On an August afternoon in Sandtown-Winchester some two dozen men gather in a third-floor room, bringing with them all the stories mean streets can yield.
Addiction, eviction, guns, no jobs, no hope. And for at least half of them, close encounters with the criminal justice system.
But their lives yield good stories too, especially now that this room has given them something that doesn't exist on the streets -- the safety to bare their feelings, share their troubles and, in time, a chance to offer hope born of experience to another brother mired in despair.
Welcome to Men's Services, an outgrowth of Healthy Start, Baltimore's federally funded assault on the city's high infant-mortality rate. Most such programs aim for mothers, and Healthy Start is no exception. But credit this effort with the common sense to recognize that healthy families need healthy fathers too -- and with the insight that "help" doesn't have to be expensive or complicated.
The men in these twice-weekly groups have many things in common. What makes them eligible to attend is fatherhood, a role often unfilled in their own boyhoods. Learning to become more than biological fathers is a central focus for these sessions. As if to emphasize that point a 14-month-old plays quietly at their feet, when not moving from lap to lap.
For these men, fatherhood can be a lifeline, a reason to put their guns away, to mend relationships with their wives or girlfriends, the inspiration to get up every day and try again to kick a habit, find a job, become a loving, respected presence in their children's lives and a positive force in their community.

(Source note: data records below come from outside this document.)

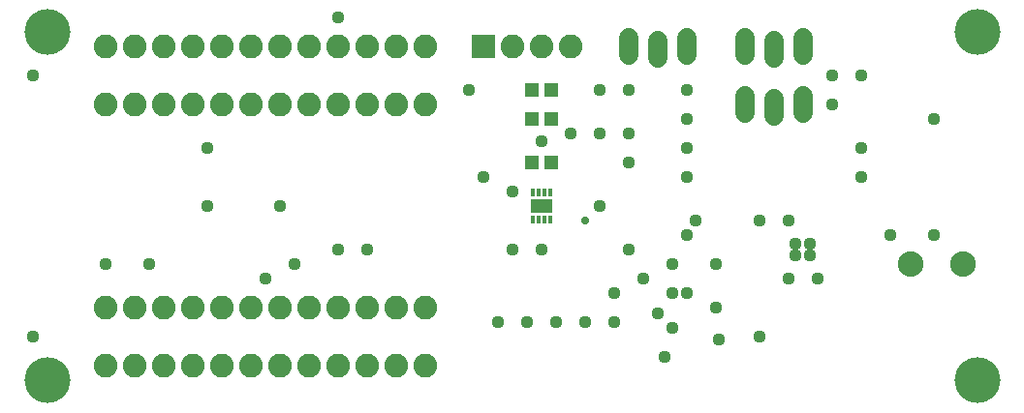
<source format=gbs>
G75*
%MOIN*%
%OFA0B0*%
%FSLAX25Y25*%
%IPPOS*%
%LPD*%
%AMOC8*
5,1,8,0,0,1.08239X$1,22.5*
%
%ADD10R,0.05131X0.04737*%
%ADD11C,0.02769*%
%ADD12R,0.01784X0.02965*%
%ADD13R,0.07493X0.04737*%
%ADD14C,0.15750*%
%ADD15R,0.08200X0.08200*%
%ADD16C,0.08200*%
%ADD17C,0.06800*%
%ADD18C,0.08800*%
%ADD19C,0.04369*%
D10*
X0183154Y0091500D03*
X0189846Y0091500D03*
X0189846Y0106500D03*
X0183154Y0106500D03*
X0183154Y0116500D03*
X0189846Y0116500D03*
D11*
X0201500Y0071500D03*
D12*
X0189453Y0071874D03*
X0187484Y0071874D03*
X0185516Y0071874D03*
X0183547Y0071874D03*
X0183547Y0081126D03*
X0185516Y0081126D03*
X0187484Y0081126D03*
X0189453Y0081126D03*
D13*
X0186500Y0076500D03*
D14*
X0016500Y0016500D03*
X0016500Y0136500D03*
X0336500Y0136500D03*
X0336500Y0016500D03*
D15*
X0166500Y0131500D03*
D16*
X0176500Y0131500D03*
X0186500Y0131500D03*
X0196500Y0131500D03*
X0146500Y0131500D03*
X0136500Y0131500D03*
X0126500Y0131500D03*
X0116500Y0131500D03*
X0106500Y0131500D03*
X0096500Y0131500D03*
X0086500Y0131500D03*
X0076500Y0131500D03*
X0066500Y0131500D03*
X0056500Y0131500D03*
X0046500Y0131500D03*
X0036500Y0131500D03*
X0036500Y0111500D03*
X0046500Y0111500D03*
X0056500Y0111500D03*
X0066500Y0111500D03*
X0076500Y0111500D03*
X0086500Y0111500D03*
X0096500Y0111500D03*
X0106500Y0111500D03*
X0116500Y0111500D03*
X0126500Y0111500D03*
X0136500Y0111500D03*
X0146500Y0111500D03*
X0146500Y0041500D03*
X0136500Y0041500D03*
X0126500Y0041500D03*
X0116500Y0041500D03*
X0106500Y0041500D03*
X0096500Y0041500D03*
X0086500Y0041500D03*
X0076500Y0041500D03*
X0066500Y0041500D03*
X0056500Y0041500D03*
X0046500Y0041500D03*
X0036500Y0041500D03*
X0036500Y0021500D03*
X0046500Y0021500D03*
X0056500Y0021500D03*
X0066500Y0021500D03*
X0076500Y0021500D03*
X0086500Y0021500D03*
X0096500Y0021500D03*
X0106500Y0021500D03*
X0116500Y0021500D03*
X0126500Y0021500D03*
X0136500Y0021500D03*
X0146500Y0021500D03*
D17*
X0256500Y0108500D02*
X0256500Y0114500D01*
X0266500Y0113500D02*
X0266500Y0107500D01*
X0276500Y0108500D02*
X0276500Y0114500D01*
X0276500Y0128500D02*
X0276500Y0134500D01*
X0266500Y0133500D02*
X0266500Y0127500D01*
X0256500Y0128500D02*
X0256500Y0134500D01*
X0236500Y0134500D02*
X0236500Y0128500D01*
X0226500Y0127500D02*
X0226500Y0133500D01*
X0216500Y0134500D02*
X0216500Y0128500D01*
D18*
X0313500Y0056500D03*
X0331500Y0056500D03*
D19*
X0321500Y0066500D03*
X0306500Y0066500D03*
X0279000Y0063500D03*
X0274000Y0063500D03*
X0274000Y0059500D03*
X0279000Y0059500D03*
X0281500Y0051500D03*
X0271500Y0051500D03*
X0246500Y0056500D03*
X0231500Y0056500D03*
X0221500Y0051500D03*
X0211500Y0046500D03*
X0226500Y0039500D03*
X0231500Y0034500D03*
X0247500Y0030500D03*
X0261500Y0031500D03*
X0246500Y0041500D03*
X0236500Y0046500D03*
X0231500Y0046500D03*
X0211500Y0036500D03*
X0201500Y0036500D03*
X0191500Y0036500D03*
X0181500Y0036500D03*
X0171500Y0036500D03*
X0229000Y0024500D03*
X0216500Y0061500D03*
X0236500Y0066500D03*
X0239500Y0071500D03*
X0261500Y0071500D03*
X0271500Y0071500D03*
X0296500Y0086500D03*
X0296500Y0096500D03*
X0321500Y0106500D03*
X0296500Y0121500D03*
X0286500Y0121500D03*
X0286500Y0111500D03*
X0236500Y0106500D03*
X0216500Y0101500D03*
X0206500Y0101500D03*
X0196500Y0101500D03*
X0186500Y0099000D03*
X0166500Y0086500D03*
X0176500Y0081500D03*
X0206500Y0076500D03*
X0236500Y0086500D03*
X0216500Y0091500D03*
X0236500Y0096500D03*
X0236500Y0116500D03*
X0216500Y0116500D03*
X0206500Y0116500D03*
X0161500Y0116500D03*
X0116500Y0141500D03*
X0071500Y0096500D03*
X0071500Y0076500D03*
X0096500Y0076500D03*
X0116500Y0061500D03*
X0126500Y0061500D03*
X0101500Y0056500D03*
X0091500Y0051500D03*
X0051500Y0056500D03*
X0036500Y0056500D03*
X0011500Y0031500D03*
X0176500Y0061500D03*
X0186500Y0061500D03*
X0011500Y0121500D03*
M02*

</source>
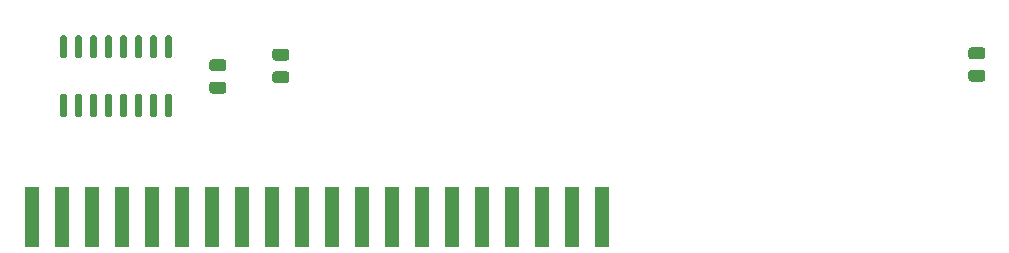
<source format=gbr>
G04 #@! TF.GenerationSoftware,KiCad,Pcbnew,(5.1.9-0-10_14)*
G04 #@! TF.CreationDate,2021-04-09T13:13:05-05:00*
G04 #@! TF.ProjectId,Prototype Card,50726f74-6f74-4797-9065-20436172642e,rev?*
G04 #@! TF.SameCoordinates,Original*
G04 #@! TF.FileFunction,Paste,Top*
G04 #@! TF.FilePolarity,Positive*
%FSLAX46Y46*%
G04 Gerber Fmt 4.6, Leading zero omitted, Abs format (unit mm)*
G04 Created by KiCad (PCBNEW (5.1.9-0-10_14)) date 2021-04-09 13:13:05*
%MOMM*%
%LPD*%
G01*
G04 APERTURE LIST*
%ADD10R,1.270000X5.080000*%
G04 APERTURE END LIST*
G36*
G01*
X194851000Y-115600000D02*
X195801000Y-115600000D01*
G75*
G02*
X196051000Y-115850000I0J-250000D01*
G01*
X196051000Y-116350000D01*
G75*
G02*
X195801000Y-116600000I-250000J0D01*
G01*
X194851000Y-116600000D01*
G75*
G02*
X194601000Y-116350000I0J250000D01*
G01*
X194601000Y-115850000D01*
G75*
G02*
X194851000Y-115600000I250000J0D01*
G01*
G37*
G36*
G01*
X194851000Y-117500000D02*
X195801000Y-117500000D01*
G75*
G02*
X196051000Y-117750000I0J-250000D01*
G01*
X196051000Y-118250000D01*
G75*
G02*
X195801000Y-118500000I-250000J0D01*
G01*
X194851000Y-118500000D01*
G75*
G02*
X194601000Y-118250000I0J250000D01*
G01*
X194601000Y-117750000D01*
G75*
G02*
X194851000Y-117500000I250000J0D01*
G01*
G37*
G36*
G01*
X131539000Y-119500000D02*
X130589000Y-119500000D01*
G75*
G02*
X130339000Y-119250000I0J250000D01*
G01*
X130339000Y-118750000D01*
G75*
G02*
X130589000Y-118500000I250000J0D01*
G01*
X131539000Y-118500000D01*
G75*
G02*
X131789000Y-118750000I0J-250000D01*
G01*
X131789000Y-119250000D01*
G75*
G02*
X131539000Y-119500000I-250000J0D01*
G01*
G37*
G36*
G01*
X131539000Y-117600000D02*
X130589000Y-117600000D01*
G75*
G02*
X130339000Y-117350000I0J250000D01*
G01*
X130339000Y-116850000D01*
G75*
G02*
X130589000Y-116600000I250000J0D01*
G01*
X131539000Y-116600000D01*
G75*
G02*
X131789000Y-116850000I0J-250000D01*
G01*
X131789000Y-117350000D01*
G75*
G02*
X131539000Y-117600000I-250000J0D01*
G01*
G37*
G36*
G01*
X135923000Y-117610000D02*
X136873000Y-117610000D01*
G75*
G02*
X137123000Y-117860000I0J-250000D01*
G01*
X137123000Y-118360000D01*
G75*
G02*
X136873000Y-118610000I-250000J0D01*
G01*
X135923000Y-118610000D01*
G75*
G02*
X135673000Y-118360000I0J250000D01*
G01*
X135673000Y-117860000D01*
G75*
G02*
X135923000Y-117610000I250000J0D01*
G01*
G37*
G36*
G01*
X135923000Y-115710000D02*
X136873000Y-115710000D01*
G75*
G02*
X137123000Y-115960000I0J-250000D01*
G01*
X137123000Y-116460000D01*
G75*
G02*
X136873000Y-116710000I-250000J0D01*
G01*
X135923000Y-116710000D01*
G75*
G02*
X135673000Y-116460000I0J250000D01*
G01*
X135673000Y-115960000D01*
G75*
G02*
X135923000Y-115710000I250000J0D01*
G01*
G37*
D10*
X115290000Y-129950000D03*
X117830000Y-129950000D03*
X120370000Y-129950000D03*
X122910000Y-129950000D03*
X125450000Y-129950000D03*
X127990000Y-129950000D03*
X130530000Y-129950000D03*
X133070000Y-129950000D03*
X135610000Y-129950000D03*
X138150000Y-129950000D03*
X140690000Y-129950000D03*
X143230000Y-129950000D03*
X145770000Y-129950000D03*
X148310000Y-129950000D03*
X150850000Y-129950000D03*
X153390000Y-129950000D03*
X155930000Y-129950000D03*
X158470000Y-129950000D03*
X161010000Y-129950000D03*
X163550000Y-129950000D03*
G36*
G01*
X126740000Y-114575000D02*
X127040000Y-114575000D01*
G75*
G02*
X127190000Y-114725000I0J-150000D01*
G01*
X127190000Y-116375000D01*
G75*
G02*
X127040000Y-116525000I-150000J0D01*
G01*
X126740000Y-116525000D01*
G75*
G02*
X126590000Y-116375000I0J150000D01*
G01*
X126590000Y-114725000D01*
G75*
G02*
X126740000Y-114575000I150000J0D01*
G01*
G37*
G36*
G01*
X125470000Y-114575000D02*
X125770000Y-114575000D01*
G75*
G02*
X125920000Y-114725000I0J-150000D01*
G01*
X125920000Y-116375000D01*
G75*
G02*
X125770000Y-116525000I-150000J0D01*
G01*
X125470000Y-116525000D01*
G75*
G02*
X125320000Y-116375000I0J150000D01*
G01*
X125320000Y-114725000D01*
G75*
G02*
X125470000Y-114575000I150000J0D01*
G01*
G37*
G36*
G01*
X124200000Y-114575000D02*
X124500000Y-114575000D01*
G75*
G02*
X124650000Y-114725000I0J-150000D01*
G01*
X124650000Y-116375000D01*
G75*
G02*
X124500000Y-116525000I-150000J0D01*
G01*
X124200000Y-116525000D01*
G75*
G02*
X124050000Y-116375000I0J150000D01*
G01*
X124050000Y-114725000D01*
G75*
G02*
X124200000Y-114575000I150000J0D01*
G01*
G37*
G36*
G01*
X122930000Y-114575000D02*
X123230000Y-114575000D01*
G75*
G02*
X123380000Y-114725000I0J-150000D01*
G01*
X123380000Y-116375000D01*
G75*
G02*
X123230000Y-116525000I-150000J0D01*
G01*
X122930000Y-116525000D01*
G75*
G02*
X122780000Y-116375000I0J150000D01*
G01*
X122780000Y-114725000D01*
G75*
G02*
X122930000Y-114575000I150000J0D01*
G01*
G37*
G36*
G01*
X121660000Y-114575000D02*
X121960000Y-114575000D01*
G75*
G02*
X122110000Y-114725000I0J-150000D01*
G01*
X122110000Y-116375000D01*
G75*
G02*
X121960000Y-116525000I-150000J0D01*
G01*
X121660000Y-116525000D01*
G75*
G02*
X121510000Y-116375000I0J150000D01*
G01*
X121510000Y-114725000D01*
G75*
G02*
X121660000Y-114575000I150000J0D01*
G01*
G37*
G36*
G01*
X120390000Y-114575000D02*
X120690000Y-114575000D01*
G75*
G02*
X120840000Y-114725000I0J-150000D01*
G01*
X120840000Y-116375000D01*
G75*
G02*
X120690000Y-116525000I-150000J0D01*
G01*
X120390000Y-116525000D01*
G75*
G02*
X120240000Y-116375000I0J150000D01*
G01*
X120240000Y-114725000D01*
G75*
G02*
X120390000Y-114575000I150000J0D01*
G01*
G37*
G36*
G01*
X119120000Y-114575000D02*
X119420000Y-114575000D01*
G75*
G02*
X119570000Y-114725000I0J-150000D01*
G01*
X119570000Y-116375000D01*
G75*
G02*
X119420000Y-116525000I-150000J0D01*
G01*
X119120000Y-116525000D01*
G75*
G02*
X118970000Y-116375000I0J150000D01*
G01*
X118970000Y-114725000D01*
G75*
G02*
X119120000Y-114575000I150000J0D01*
G01*
G37*
G36*
G01*
X117850000Y-114575000D02*
X118150000Y-114575000D01*
G75*
G02*
X118300000Y-114725000I0J-150000D01*
G01*
X118300000Y-116375000D01*
G75*
G02*
X118150000Y-116525000I-150000J0D01*
G01*
X117850000Y-116525000D01*
G75*
G02*
X117700000Y-116375000I0J150000D01*
G01*
X117700000Y-114725000D01*
G75*
G02*
X117850000Y-114575000I150000J0D01*
G01*
G37*
G36*
G01*
X117850000Y-119525000D02*
X118150000Y-119525000D01*
G75*
G02*
X118300000Y-119675000I0J-150000D01*
G01*
X118300000Y-121325000D01*
G75*
G02*
X118150000Y-121475000I-150000J0D01*
G01*
X117850000Y-121475000D01*
G75*
G02*
X117700000Y-121325000I0J150000D01*
G01*
X117700000Y-119675000D01*
G75*
G02*
X117850000Y-119525000I150000J0D01*
G01*
G37*
G36*
G01*
X119120000Y-119525000D02*
X119420000Y-119525000D01*
G75*
G02*
X119570000Y-119675000I0J-150000D01*
G01*
X119570000Y-121325000D01*
G75*
G02*
X119420000Y-121475000I-150000J0D01*
G01*
X119120000Y-121475000D01*
G75*
G02*
X118970000Y-121325000I0J150000D01*
G01*
X118970000Y-119675000D01*
G75*
G02*
X119120000Y-119525000I150000J0D01*
G01*
G37*
G36*
G01*
X120390000Y-119525000D02*
X120690000Y-119525000D01*
G75*
G02*
X120840000Y-119675000I0J-150000D01*
G01*
X120840000Y-121325000D01*
G75*
G02*
X120690000Y-121475000I-150000J0D01*
G01*
X120390000Y-121475000D01*
G75*
G02*
X120240000Y-121325000I0J150000D01*
G01*
X120240000Y-119675000D01*
G75*
G02*
X120390000Y-119525000I150000J0D01*
G01*
G37*
G36*
G01*
X121660000Y-119525000D02*
X121960000Y-119525000D01*
G75*
G02*
X122110000Y-119675000I0J-150000D01*
G01*
X122110000Y-121325000D01*
G75*
G02*
X121960000Y-121475000I-150000J0D01*
G01*
X121660000Y-121475000D01*
G75*
G02*
X121510000Y-121325000I0J150000D01*
G01*
X121510000Y-119675000D01*
G75*
G02*
X121660000Y-119525000I150000J0D01*
G01*
G37*
G36*
G01*
X122930000Y-119525000D02*
X123230000Y-119525000D01*
G75*
G02*
X123380000Y-119675000I0J-150000D01*
G01*
X123380000Y-121325000D01*
G75*
G02*
X123230000Y-121475000I-150000J0D01*
G01*
X122930000Y-121475000D01*
G75*
G02*
X122780000Y-121325000I0J150000D01*
G01*
X122780000Y-119675000D01*
G75*
G02*
X122930000Y-119525000I150000J0D01*
G01*
G37*
G36*
G01*
X124200000Y-119525000D02*
X124500000Y-119525000D01*
G75*
G02*
X124650000Y-119675000I0J-150000D01*
G01*
X124650000Y-121325000D01*
G75*
G02*
X124500000Y-121475000I-150000J0D01*
G01*
X124200000Y-121475000D01*
G75*
G02*
X124050000Y-121325000I0J150000D01*
G01*
X124050000Y-119675000D01*
G75*
G02*
X124200000Y-119525000I150000J0D01*
G01*
G37*
G36*
G01*
X125470000Y-119525000D02*
X125770000Y-119525000D01*
G75*
G02*
X125920000Y-119675000I0J-150000D01*
G01*
X125920000Y-121325000D01*
G75*
G02*
X125770000Y-121475000I-150000J0D01*
G01*
X125470000Y-121475000D01*
G75*
G02*
X125320000Y-121325000I0J150000D01*
G01*
X125320000Y-119675000D01*
G75*
G02*
X125470000Y-119525000I150000J0D01*
G01*
G37*
G36*
G01*
X126740000Y-119525000D02*
X127040000Y-119525000D01*
G75*
G02*
X127190000Y-119675000I0J-150000D01*
G01*
X127190000Y-121325000D01*
G75*
G02*
X127040000Y-121475000I-150000J0D01*
G01*
X126740000Y-121475000D01*
G75*
G02*
X126590000Y-121325000I0J150000D01*
G01*
X126590000Y-119675000D01*
G75*
G02*
X126740000Y-119525000I150000J0D01*
G01*
G37*
M02*

</source>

The power of this idea is tangible. On T-shirts around the circle there are the usual celebrity and sports motifs. But a handful of men are proudly wearing Healthy Start T-shirts emblazoned with a drawing of mother and nursing child and the slogan "Breast Fed Is Best Fed."
A decade ago in Sandtown-Winchester, breast-feeding was virtually non-existent. But when fathers get excited about its benefits, you can bet more women give it a try.
On this afternoon, a young man is losing a battle with drugs.
After "Libations," an opening ceremony paying tribute to elders and forebears, Joe Jones, director of Men's Services and the group's savvy leader, turns the group's attention to the figure, eyes half-closed, slumped in his chair. He becomes the focus of a series of pep talks, assuring him that if he can stay clean three days he'll make it, exhorting him to do it "if not for yourself, then for your kid."
Mr. Jones gently asks the young man what the biggest problem is. "I'm tired, man," he says.
"No, just tired of waiting."
Waiting for a treatment slot -- a common experience in this group. Soon comes a show of hands. How many brothers here have had to wait to get into treatment? Several hands go up. Later comes another question: How many have gotten clean, then had to wait for a job? Again, a common experience.
Waiting, patience, making sure you're ready when opportunity knocks -- it's part of life everywhere. But in places like Sandtown-Winchester where hope comes hard, the waiting game is too often a dead-end street.
Besides linking these men to their families, another goal of the program is making the waiting game worthwhile by offering men what they most need -- a chance to work. They have to prove they're drug-free, and a participant at this meeting is praised for being honest enough to admit he wasn't yet ready for a scheduled drug test, which is required for the program's pre-employment screening.
But if the men keep their part of the bargain, the Healthy Start program moves heaven and earth to keep its. John Carter, a 32-year-old father of seven and a stalwart of this group, kicked heroin and cocaine and now works as a building assistant in a Healthy Start facility. He proudly tells the group he has moved his family from a drug-infested block to a quieter street.
Paul Hope, a 22-year-old father of two, readily says that before this group gave his life a different focus, he was "like a loaded gun waiting to go off." Now he is part of a growing cadre of Healthy Start fathers who are learning construction trades by working on rehabs in the Sandtown-Winchester area. He dreams of the time his 3-year-old son will say, "My hero is my daddy."
The program is also forging links to other employers in town, which could prove crucial to its continued success. The meeting is compelling proof that group therapy -- group caring -- is a powerful force for street-hardened men for whom society allows no show of weakness. Connect that to their hearts -- their kids -- and to their hopes -- a job that will give them self-respect -- and you have a tool for turning dead-end lives around.
These men are far from perfect, and this group has plenty of failures. But it offers hope and help for those ready to accept it. At this meeting, the fellow mired in his drug habit made no obvious commitment to trying harder to stay clean. But as the group wore on, he looked more alert. And when the formal session ended and it was time for fellowship and food, he announced, "I'm hungry."
It might be a start.
Sara Engram is editorial-page director of The Evening Sun.